Defendant requests the return of (1) $681.00, (2) one roll of film, (3) a key ring with a single key attached, and (4) three pieces of jewelry -- a gold chain, a gold bracelet, and a watch. In opposition to the motion, the government states only that it "contends that the cash taken from the defendant by the Philadelphia Police at the time of his arrest . . . constitute fruits of the crime and cannot be returned," and that "[a]ny other personal property taken from the defendant at the time of his arrest should be in the custody of the Philadelphia Police." Dkt. No. 106, at 2.

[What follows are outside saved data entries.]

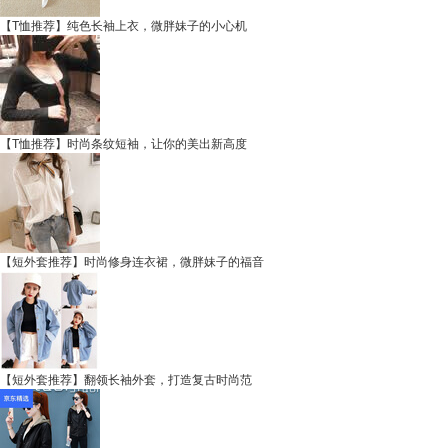
【T恤推荐】纯色长袖上衣，微胖妹子的小心机
【T恤推荐】时尚条纹短袖，让你的美出新高度
【短外套推荐】时尚修身连衣裙，微胖妹子的福音
【短外套推荐】翻领长袖外套，打造复古时尚范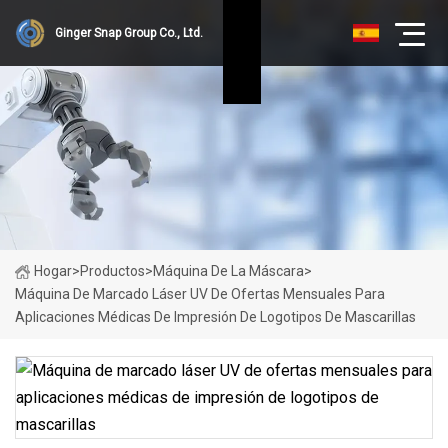
Ginger Snap Group Co., Ltd.
Hogar
>
Productos
>
Máquina De La Máscara
>
Máquina De Marcado Láser UV De Ofertas Mensuales Para
Aplicaciones Médicas De Impresión De Logotipos De Mascarillas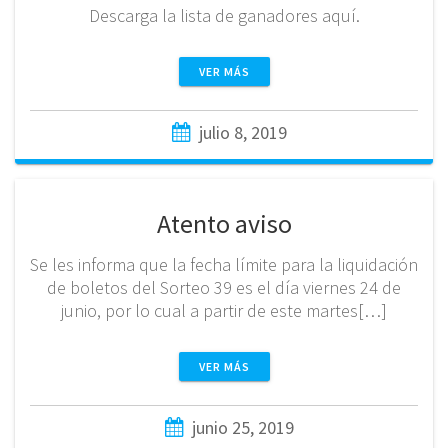
Descarga la lista de ganadores aquí.
VER MÁS
julio 8, 2019
Atento aviso
Se les informa que la fecha límite para la liquidación
de boletos del Sorteo 39 es el día viernes 24 de
junio, por lo cual a partir de este martes[…]
VER MÁS
junio 25, 2019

This response is inadequate. As to the items of personal property, the government may be said to constructively possess property where "it has adopted [the criminal] matter as a federal prosecution" and "'the property was considered evidence in the federal prosecution.'" United States v. Gulley, No. 05-cr-16, 2007 WL 870118, at *2 (W.D. Pa. Mar. 16, 2007) (quoting Clymore v. United States, 164 F.3d 569, 571 (10th Cir. 1999)). Here, Alston alleges that his property "was taken into evidence" for the trial. Dkt. No. 94, at 1. As a result, the fact that the government might not be in physical possession of the property is immaterial, and the government must, in any case, "do more than state, without documentary support, that it" does not have the property. Chambers, 192 F.3d at 378 (discussing a situation in which the government alleged it had previously, but no longer, possessed the property at issue). The government has similarly failed to present any evidence that the cash is, as it asserts, "fruits of the crime." Rather, the governmetn merely cites to a footnote in this court's denial of Alston's motion for a new trial concerning the credibility of Alston's testimony. See Dkt. No. 84, at 10 n.4.

In light of these inadequacies and of Rule 41(g)'s requirement that this court "receive evidence" on Alston's motion, the government will be ordered to file a further brief responding in full, with evidence, to defendant's motion, and Alston will be afforded an opportunity to file a reply brief with evidence in support of his motion. This court will thereafter schedule an evidentiary hearing, if necessary.

An appropriate order accompanies this opinion.